But reality intrudes. Databases need to keep data. File servers store files. Applications have local caches that matter.
Volumes solve this by decoupling storage from container lifecycle. The volume exists independent of any container. Delete the container, the volume persists. Create a new container, mount the same volume, and your data is there.
+------------------+ +------------------+
| Container A | | Container B |
| /data --------+------+--> /data |
+------------------+ +------------------+
| |
+------+------------------+------+
| Volume |
| (postgres_data) |
+-------------------------------------+
This separation also enables interesting patterns: multiple containers sharing the same data, backup strategies that do not interrupt running applications, and storage that travels with the application.
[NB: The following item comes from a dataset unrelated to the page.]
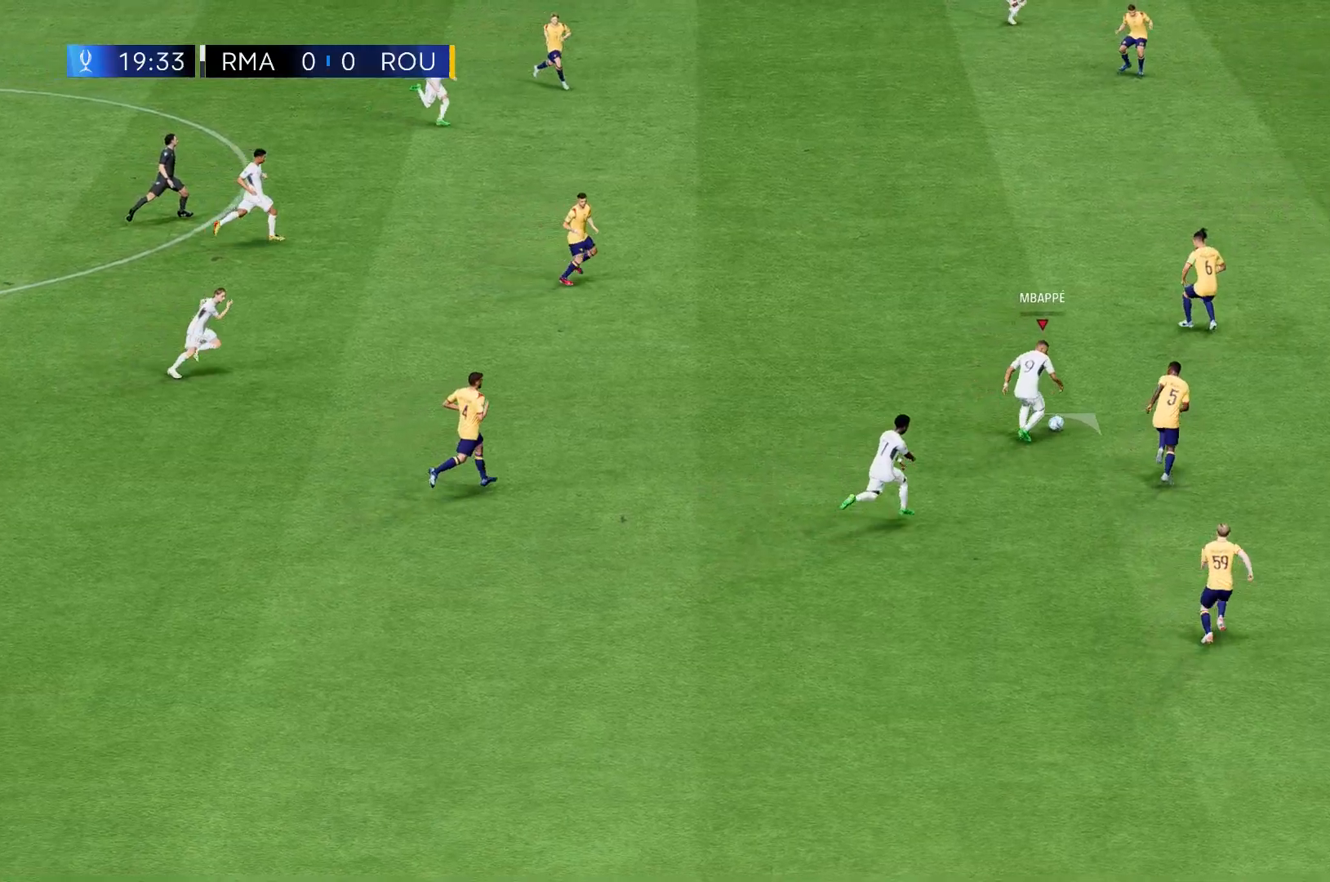
{"buttons": ["R2"], "left_stick": "up-right", "events": [[167, "R2", "down"]]}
When to Use Each Mount Type
Choose the right mount type based on your requirements:
Use named volumes when:
- You need persistent data that survives container deletion
- You want Docker to manage storage location and backups
- Portability across hosts matters (volumes work identically on any Docker host)
- You are running databases, caches with persistence, or any stateful application
Use bind mounts when:
- You need development code hot-reload (edit files on host, see changes in container)
- You need to expose host configuration files or certificates
- Performance is critical and you accept the host dependency
Use tmpfs when:
- You are handling sensitive data that should never touch disk
- You need temporary processing space for high-speed operations
- You want data to disappear automatically when the container stops
Types of Mounts
Docker provides three types of mounts, each with different use cases.
Named Volumes
Named volumes are the recommended approach for most persistent data. Docker manages the storage location and provides features like backup and migration.
# Create a volume
docker volume create my_data
# Run a container with the volume
docker run -d \
-v my_data:/var/lib/postgresql/data \
postgres:15-alpine
In Docker Compose:
services:
db:
image: postgres:15-alpine
volumes:
- postgres_data:/var/lib/postgresql/data
volumes:
postgres_data:
Docker creates the volume automatically if it does not exist. You can also explicitly define it to set drivers, labels, or other options.
Bind Mounts
Bind mounts map a specific host directory into the container. The host path must exist before you start the container.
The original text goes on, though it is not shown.